** Passage extrait **
━━━━

Toute une moitié de l’exposition est consacrée à cette école, fort célèbre en Hollande et aux États-Unis, un peu trop ignorée en France. Elle aura, pour beaucoup de visiteurs, l’attrait de l’inédit. Combien d’étrangers vont à La Haye sans se donner la peine de monter l’escalier du musée Mesdag, ne fût-ce que pour y admirer une installation qui est en elle-même un modèle, et pour y voir la plus belle collection qui existe en Europe de nos maîtres de 1830, en particulier de Millet, de Rousseau et de Daubigny ? Il faut donc savoir gré aux organisateurs qui nous donnent l’occasion de connaître une des plus intéressantes parmi les écoles contemporaines. Sans doute, il ne viendra à l’esprit de personne d’égaler ces peintres modernes, même aux plus humbles de leurs anciens. Sans compter qu’il n’y avait nulle part dans cette équipe une autorité à la taille de Hals ou de Rembrandt, quelque chose s’était perdu dans le passage dangereux du monde d’autrefois à celui d’aujourd’hui, — quelque chose d’essentiel, dont l’absence se fait cruellement sentir à toutes les nouvelles écoles, je veux dire l’apprentissage et l’éducation pittoresques.

━━━━

** Objet de l'exercice **
Selon le passage extrait, quels maîtres de 1830 sont nommés en particulier dans la collection du musée Mesdag ?

Enregistrements conservés d'une collection
━━━━

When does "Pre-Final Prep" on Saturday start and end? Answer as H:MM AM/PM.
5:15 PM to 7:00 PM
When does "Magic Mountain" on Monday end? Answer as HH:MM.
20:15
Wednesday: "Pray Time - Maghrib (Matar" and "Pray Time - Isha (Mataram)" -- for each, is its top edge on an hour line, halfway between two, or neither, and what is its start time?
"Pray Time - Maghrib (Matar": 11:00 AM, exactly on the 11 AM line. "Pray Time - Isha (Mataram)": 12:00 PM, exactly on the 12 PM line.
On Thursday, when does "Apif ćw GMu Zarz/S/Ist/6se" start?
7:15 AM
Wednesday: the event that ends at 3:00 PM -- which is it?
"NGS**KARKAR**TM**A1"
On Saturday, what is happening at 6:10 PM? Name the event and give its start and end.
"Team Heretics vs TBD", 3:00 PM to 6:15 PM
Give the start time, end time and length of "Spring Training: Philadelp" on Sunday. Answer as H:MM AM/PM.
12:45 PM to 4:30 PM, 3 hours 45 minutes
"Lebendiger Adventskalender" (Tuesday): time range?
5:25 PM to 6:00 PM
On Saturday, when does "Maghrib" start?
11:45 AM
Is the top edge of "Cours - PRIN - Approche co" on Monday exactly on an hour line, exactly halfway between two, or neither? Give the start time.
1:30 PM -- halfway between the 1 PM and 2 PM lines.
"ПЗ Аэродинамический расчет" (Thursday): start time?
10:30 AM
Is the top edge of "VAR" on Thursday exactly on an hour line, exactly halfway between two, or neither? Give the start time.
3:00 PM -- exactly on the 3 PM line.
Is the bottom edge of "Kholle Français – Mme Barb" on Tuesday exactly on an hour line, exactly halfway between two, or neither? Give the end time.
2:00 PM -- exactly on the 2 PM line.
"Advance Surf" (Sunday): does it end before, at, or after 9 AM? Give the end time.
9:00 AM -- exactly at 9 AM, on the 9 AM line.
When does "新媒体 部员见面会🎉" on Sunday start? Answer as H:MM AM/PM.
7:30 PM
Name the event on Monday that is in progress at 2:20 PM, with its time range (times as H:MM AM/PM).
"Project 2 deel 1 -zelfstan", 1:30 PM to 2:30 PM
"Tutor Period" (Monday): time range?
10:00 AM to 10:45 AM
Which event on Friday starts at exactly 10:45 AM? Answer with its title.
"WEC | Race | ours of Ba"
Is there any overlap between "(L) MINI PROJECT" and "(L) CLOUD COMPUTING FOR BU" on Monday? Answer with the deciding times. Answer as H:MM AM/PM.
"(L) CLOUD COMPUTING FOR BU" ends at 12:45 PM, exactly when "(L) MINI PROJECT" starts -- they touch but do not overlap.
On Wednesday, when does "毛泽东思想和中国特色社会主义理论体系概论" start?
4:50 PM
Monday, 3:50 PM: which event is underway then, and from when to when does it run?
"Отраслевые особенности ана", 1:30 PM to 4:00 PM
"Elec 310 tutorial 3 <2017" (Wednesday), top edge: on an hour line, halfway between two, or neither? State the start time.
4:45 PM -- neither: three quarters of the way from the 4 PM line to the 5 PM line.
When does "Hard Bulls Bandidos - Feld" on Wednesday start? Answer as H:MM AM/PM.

━━━━

** Résultat attendu **
Millet, Rousseau et Daubigny.